I have a data frame containing judgements of similarity of pairs of voices from 9 listeners. I'm trying to run multi-dimensional scaling so that I can see the multiple relationships between voices on a plot, with individual differences scaling. I use smacof package.

dataframe: https://gist.github.com/al3ka/2b4948d4c13baecae75880dd7f1d5e2c

Here is my code:

# Get unique voices
voices <- unique(c(results$voice1, results$voice2))

# Number of voices
n_voices <- length(voices)

# Create a list to hold each subject's dissimilarity matrix
dissimilarity_list <- list()

# Create a square dissimilarity matrix for each subject
for (subject_id in unique(results$subject)) {
  # Filter responses for the current subject
  subject_responses <- results %>% filter(subject == subject_id)
  
  # Initialize an empty matrix
  dissimilarity_matrix <- matrix(NA, nrow = n_voices, ncol = n_voices,
                                 dimnames = list(voices, voices))
  
  # Fill the matrix with responses
  for (i in 1:nrow(subject_responses)) {
    voice1 <- subject_responses$voice1[i]
    voice2 <- subject_responses$voice2[i]
    response <- subject_responses$response[i]
    dissimilarity_matrix[voice1, voice2] <- response
    dissimilarity_matrix[voice2, voice1] <- response  # Assuming symmetry
  }
  
  # Append to the list
  dissimilarity_list[[subject_id]] <- dissimilarity_matrix
}

# Convert list of matrices to 3D array
dissimilarity_array <- array(NA, dim = c(n_voices, n_voices, length(dissimilarity_list)))
for (i in 1:length(dissimilarity_list)) {
  dissimilarity_array[,,i] <- dissimilarity_list[[i]]
}

# Replace NA values with 0 in the dissimilarity matrices
dissimilarity_array[is.na(dissimilarity_array)] <- 0

# Perform Individual Differences Scaling (INDSCAL)
indscal_result <- smacofIndDiff(dissimilarity_array, ndim = 2)

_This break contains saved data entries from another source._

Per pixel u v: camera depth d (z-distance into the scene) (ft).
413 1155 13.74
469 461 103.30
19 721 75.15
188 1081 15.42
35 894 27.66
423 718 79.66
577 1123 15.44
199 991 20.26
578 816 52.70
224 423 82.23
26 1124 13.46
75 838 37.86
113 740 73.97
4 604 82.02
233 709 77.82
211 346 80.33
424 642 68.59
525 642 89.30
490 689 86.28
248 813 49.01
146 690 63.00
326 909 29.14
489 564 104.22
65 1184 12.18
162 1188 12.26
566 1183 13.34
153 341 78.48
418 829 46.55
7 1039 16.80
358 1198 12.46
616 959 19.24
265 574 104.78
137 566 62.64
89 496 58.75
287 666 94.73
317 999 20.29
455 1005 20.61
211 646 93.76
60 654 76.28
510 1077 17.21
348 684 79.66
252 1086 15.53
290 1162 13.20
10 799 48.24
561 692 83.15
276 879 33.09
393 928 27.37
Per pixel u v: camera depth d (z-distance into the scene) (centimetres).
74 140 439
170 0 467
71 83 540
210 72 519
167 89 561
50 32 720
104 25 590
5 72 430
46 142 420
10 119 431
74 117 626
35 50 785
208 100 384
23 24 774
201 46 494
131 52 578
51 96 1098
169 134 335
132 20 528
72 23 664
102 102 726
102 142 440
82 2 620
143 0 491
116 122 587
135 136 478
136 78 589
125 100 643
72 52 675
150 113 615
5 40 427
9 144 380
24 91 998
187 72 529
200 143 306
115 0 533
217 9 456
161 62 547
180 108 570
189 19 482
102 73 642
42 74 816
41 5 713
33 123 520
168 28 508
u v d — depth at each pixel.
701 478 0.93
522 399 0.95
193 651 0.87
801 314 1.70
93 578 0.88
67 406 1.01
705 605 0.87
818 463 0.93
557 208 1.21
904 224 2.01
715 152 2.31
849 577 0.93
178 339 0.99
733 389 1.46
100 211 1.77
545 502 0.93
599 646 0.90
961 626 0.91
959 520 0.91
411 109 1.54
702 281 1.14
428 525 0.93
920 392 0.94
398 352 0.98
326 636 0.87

At the point where I try to create the array, I get the error:

Error: vector memory limit of 16.0 Gb reached, see mem.maxVSize()

Despite my list being about 0.09gb. I have a brand new MBair and have dealt with data sets much larger than this before. How can I get around this error? Is there a way of running the MDS for multiple listeners, without creating an average score for each pair of voices, since that would obfuscate some of the variance in the data?

I used to run this in SPSS and had no problems but don't know how to handle multiple listeners in this implementation in R without creating an array, which is what I presume is making me run into memory issues. Please help!

Solution

Your issue was caused by indexing into dissimilarity_list with very large numbers (the subject ID's are large numbers) this created a huge list (where you only have 9 subjects ) and the subsequent matrix would become over 16Gb as a result. Therefore to solve your issues, convert your subjectID's to text when you use them to construct the list i.e.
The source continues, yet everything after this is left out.